*Extracted information*:
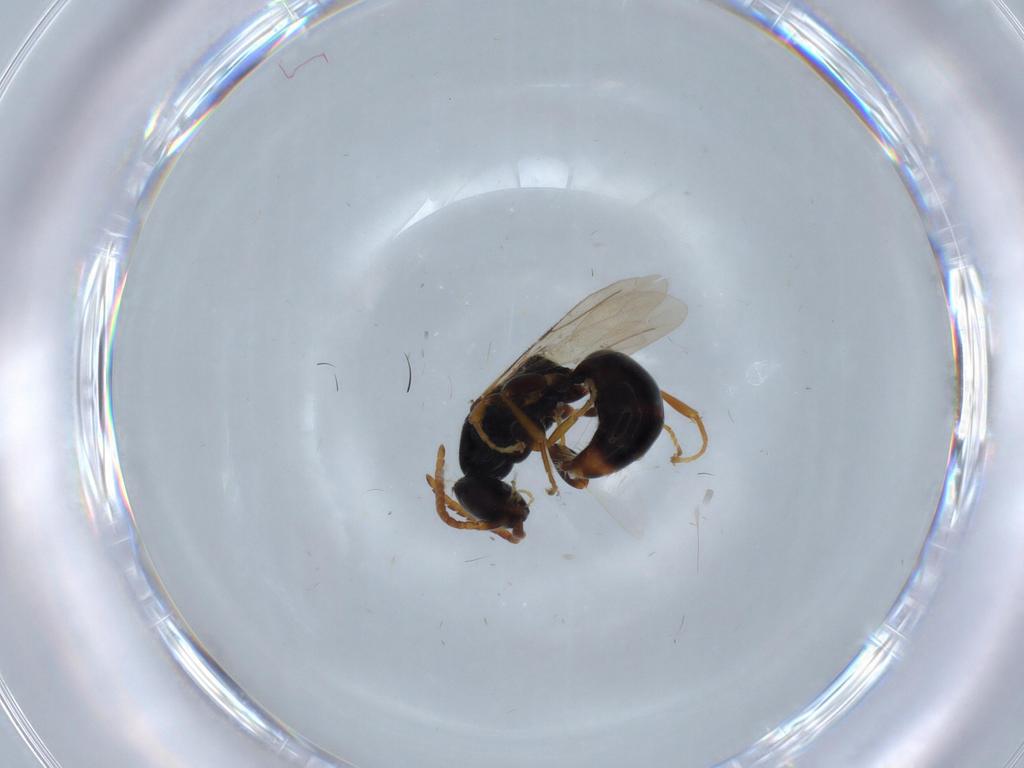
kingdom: Animalia
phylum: Arthropoda
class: Insecta
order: Hymenoptera
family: Bethylidae
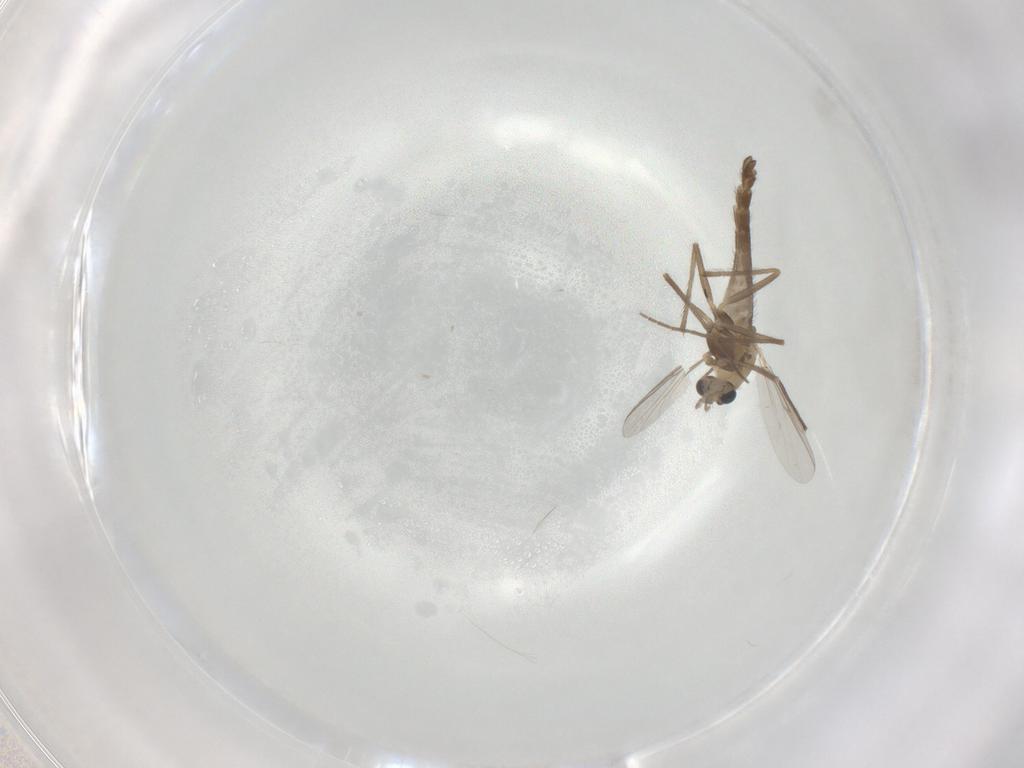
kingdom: Animalia
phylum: Arthropoda
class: Insecta
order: Diptera
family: Chironomidae
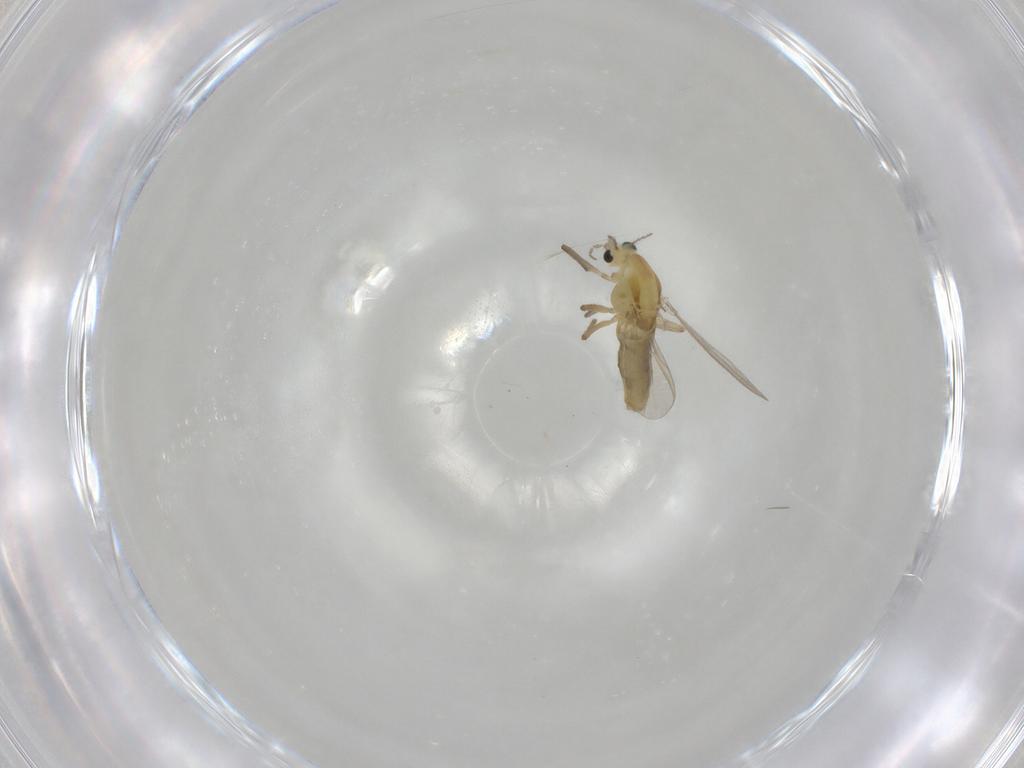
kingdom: Animalia
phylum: Arthropoda
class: Insecta
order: Diptera
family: Chironomidae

*Goal*: Reproduce every line of the records above word for word, omitting the pictures.

*The result*:
kingdom: Animalia
phylum: Arthropoda
class: Insecta
order: Hymenoptera
family: Bethylidae
kingdom: Animalia
phylum: Arthropoda
class: Insecta
order: Diptera
family: Chironomidae
kingdom: Animalia
phylum: Arthropoda
class: Insecta
order: Diptera
family: Chironomidae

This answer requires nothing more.